#### MATERIALS PROVIDED
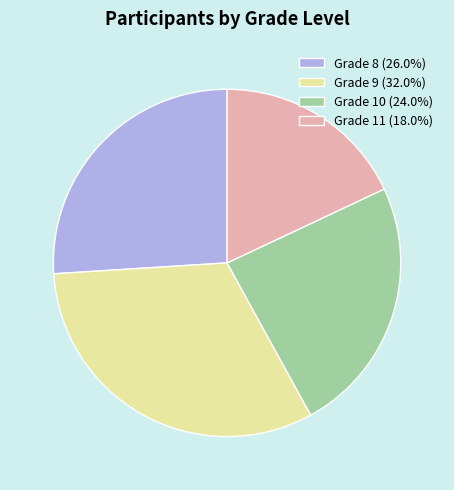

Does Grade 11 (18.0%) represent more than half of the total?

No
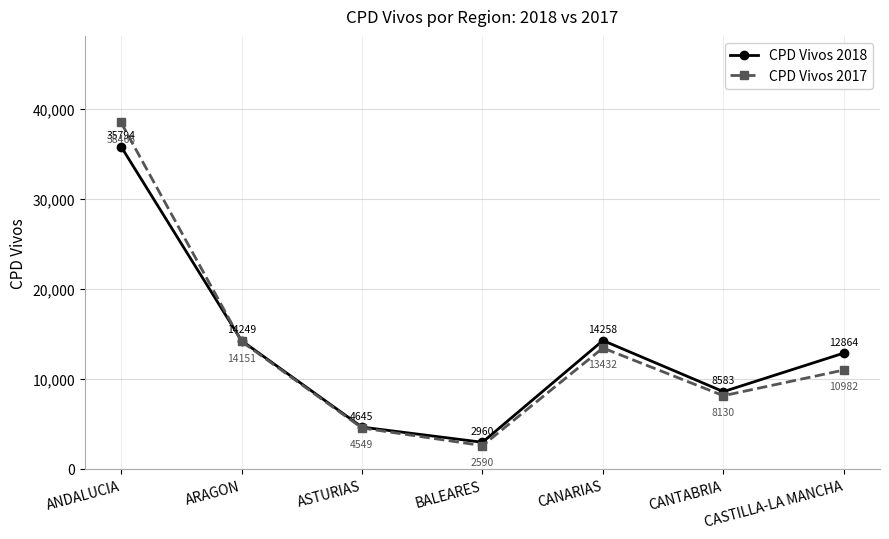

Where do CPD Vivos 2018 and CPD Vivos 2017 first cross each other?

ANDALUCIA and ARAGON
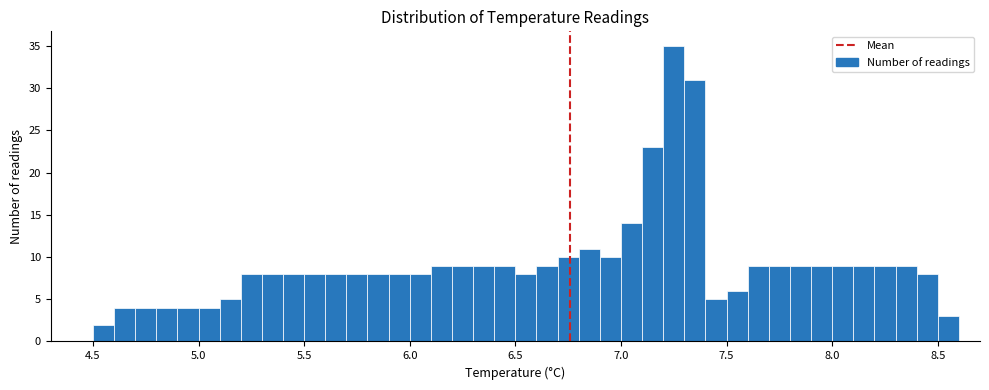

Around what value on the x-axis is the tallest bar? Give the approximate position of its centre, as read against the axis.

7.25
########
#### MATERIALS PROVIDED
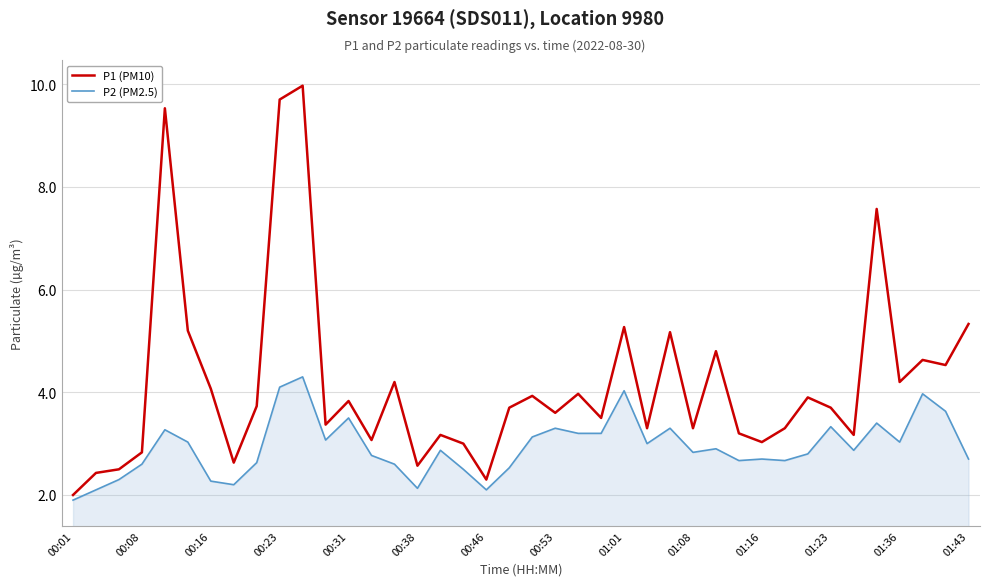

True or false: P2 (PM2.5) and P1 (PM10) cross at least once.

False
########
## THE TASK
Set down the rows unchanged, beginning at the line that has "Does Grade 11" and stopping after the line that has "Around what value". Leave the pictures out.

## TASK SOLUTION
Does Grade 11 (18.0%) represent more than half of the total?

No

Where do CPD Vivos 2018 and CPD Vivos 2017 first cross each other?

ANDALUCIA and ARAGON

Around what value on the x-axis is the tallest bar? Give the approximate position of its centre, as read against the axis.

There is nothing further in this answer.